I pointed out that – while I had absolutely no problem with people wearing a poppy if that was what they wanted to do – there was huge pressure to do so as the event has become bigger and bigger in recent years. I also said that there appeared to be pressure on journalists and guests to wear the poppy on screen, and that the purpose of the operation was to gain support for current wars and a justification of all things military.

The arguments from my fellow panellist was that it was about remembering, about children going on school trips to Flanders, about democracy and freedom. I don’t have a problem with remembrance or teaching history. But I think to cast the First World War as a struggle for freedom and democracy when it was fought by empires for control of land and markets is a travesty. The great powers of Europe (and later the US, which emerged as the real victor of the war) sacrificed an estimated 20 million people in a war still remembered for its senseless slaughter.

It is almost impossible to imagine the rise of fascism in Europe in the decades afterwards without seeing it as in part a product of that slaughter, the brutalised society it represented and the post-war settlement which settled very little.

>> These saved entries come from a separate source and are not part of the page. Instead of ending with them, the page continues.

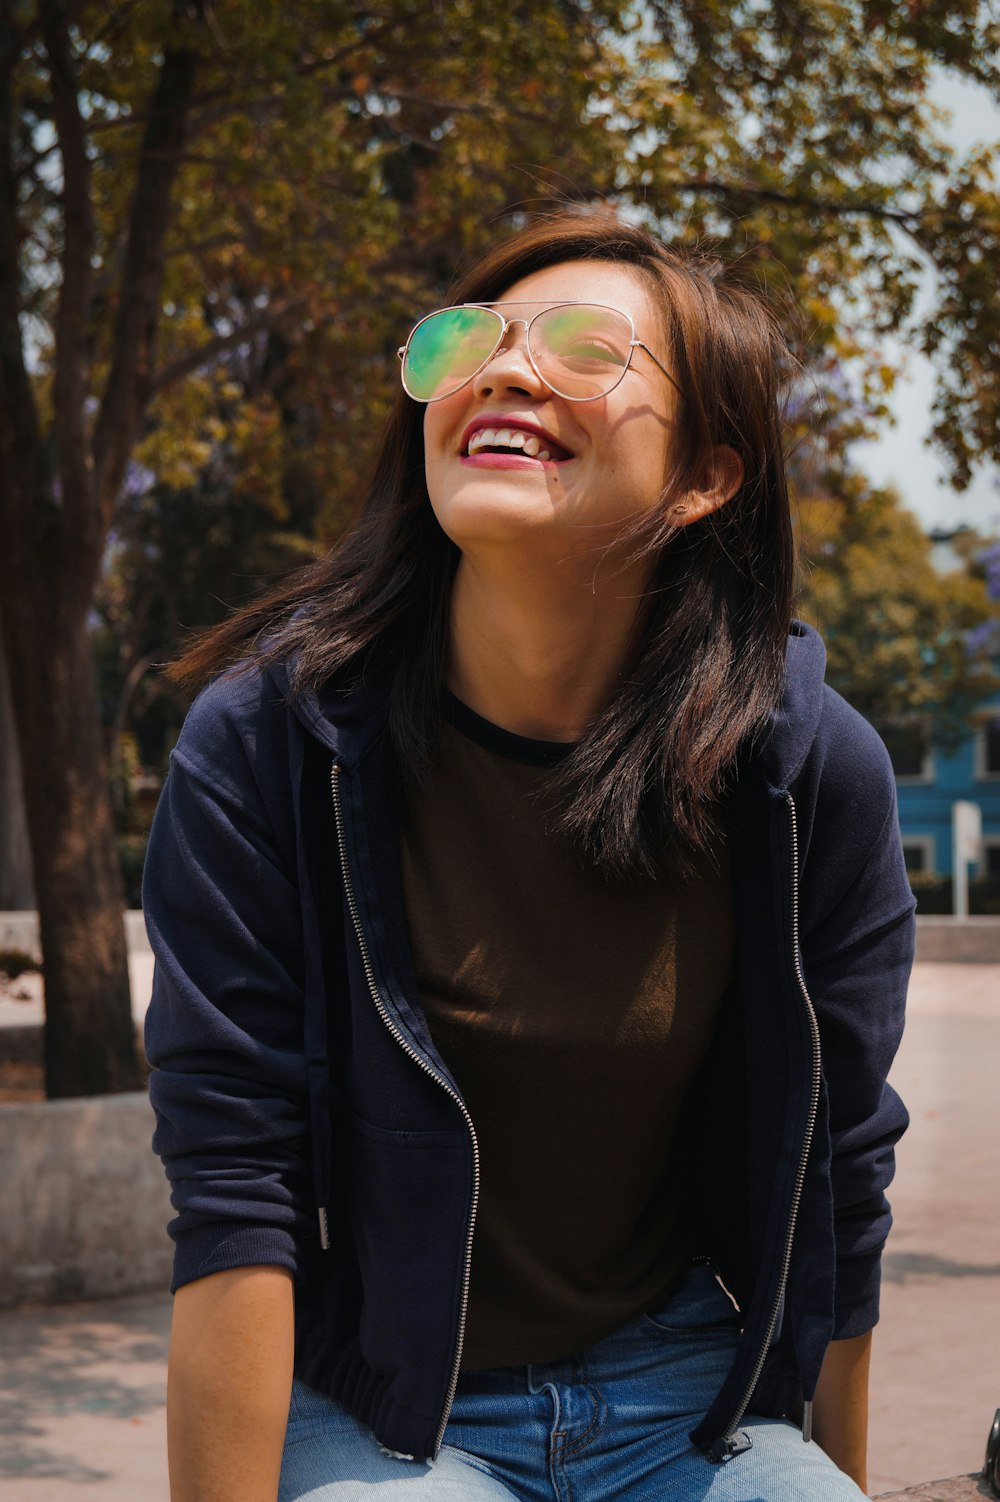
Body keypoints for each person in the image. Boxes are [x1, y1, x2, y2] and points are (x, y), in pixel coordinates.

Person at [143, 210, 915, 1502]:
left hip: (683, 1389)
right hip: (393, 1404)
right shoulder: (270, 739)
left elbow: (840, 1180)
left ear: (704, 478)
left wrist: (828, 1473)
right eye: (470, 342)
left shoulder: (804, 768)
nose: (501, 370)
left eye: (580, 349)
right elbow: (235, 1190)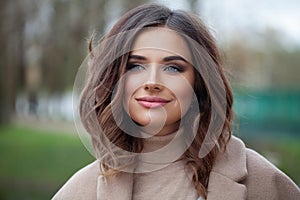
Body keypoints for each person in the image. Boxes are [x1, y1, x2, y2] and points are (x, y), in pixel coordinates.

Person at [52, 4, 300, 200]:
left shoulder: (260, 180)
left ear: (199, 82)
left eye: (173, 68)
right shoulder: (80, 190)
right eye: (135, 65)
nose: (152, 82)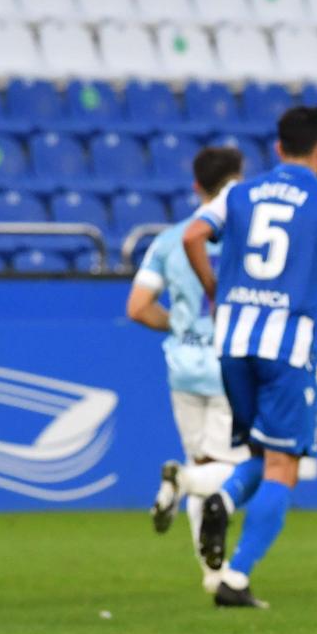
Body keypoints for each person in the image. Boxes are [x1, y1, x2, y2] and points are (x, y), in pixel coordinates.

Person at [183, 105, 317, 609]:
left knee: (258, 453)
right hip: (284, 348)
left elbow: (192, 235)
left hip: (231, 342)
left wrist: (214, 288)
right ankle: (236, 577)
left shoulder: (237, 192)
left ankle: (222, 501)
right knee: (284, 465)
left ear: (276, 148)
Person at [129, 145, 248, 588]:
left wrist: (179, 327)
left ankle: (213, 574)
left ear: (197, 186)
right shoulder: (242, 236)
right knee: (236, 470)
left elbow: (139, 306)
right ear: (236, 181)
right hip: (227, 366)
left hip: (182, 369)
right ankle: (178, 482)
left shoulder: (166, 241)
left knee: (202, 463)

Today there is no one alive who fought in the war, or was an adult during it. Why do we remember it with such fervour? Because history is not just about the past but about the present. It is interpreted by those who rule us to justify their present actions. As direct experience of war becomes more distant, and killing in war more remote for those of us in the richest countries (although not in Raqqa, Kabul or Sanaa) so this war which ended nearly 100 years ago is turned into a symbol of the nobility and rightness of war.

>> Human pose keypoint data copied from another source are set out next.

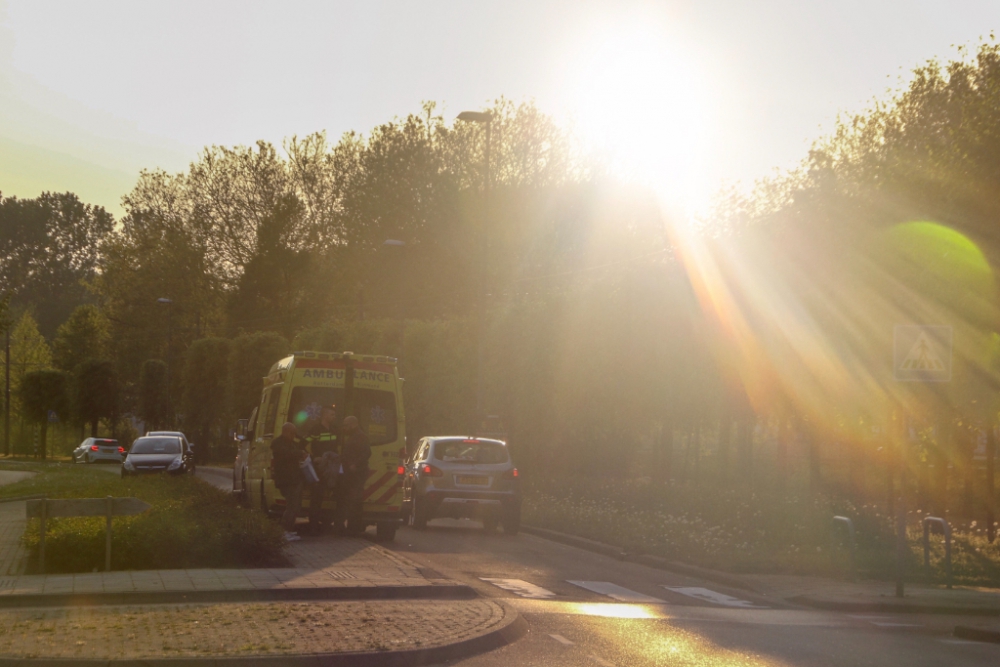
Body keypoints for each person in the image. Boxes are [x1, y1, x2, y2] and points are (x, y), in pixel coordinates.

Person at [304, 405, 339, 532]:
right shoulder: (316, 429)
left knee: (333, 494)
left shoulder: (334, 430)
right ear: (324, 416)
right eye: (332, 415)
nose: (334, 417)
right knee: (317, 495)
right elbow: (304, 443)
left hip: (331, 467)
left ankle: (330, 523)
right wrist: (314, 458)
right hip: (319, 467)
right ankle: (313, 525)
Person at [270, 421, 307, 542]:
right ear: (285, 431)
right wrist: (299, 453)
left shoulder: (292, 443)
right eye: (292, 433)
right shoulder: (277, 443)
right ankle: (284, 531)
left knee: (296, 506)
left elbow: (297, 451)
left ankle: (289, 530)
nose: (293, 435)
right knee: (291, 506)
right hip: (286, 480)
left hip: (295, 479)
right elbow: (286, 454)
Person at [335, 415, 370, 535]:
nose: (344, 428)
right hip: (348, 473)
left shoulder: (361, 436)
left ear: (353, 424)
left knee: (355, 502)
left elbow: (366, 453)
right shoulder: (351, 436)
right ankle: (346, 527)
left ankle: (353, 529)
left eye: (346, 425)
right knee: (346, 500)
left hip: (357, 474)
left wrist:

As I said in the interview, I’m in favour of children learning about this and other wars. But surely they should learn about the whole truth of the war, which we should remember ended in revolution in several of the belligerent countries – a recognition of the widespread revulsion to it. They should not be pressured into wearing poppies.

And if we want to remember the war dead, perhaps we should spare a thought for the one-million plus dead in Iraq, Afghanistan, Libya and elsewhere since the start of the war on terror.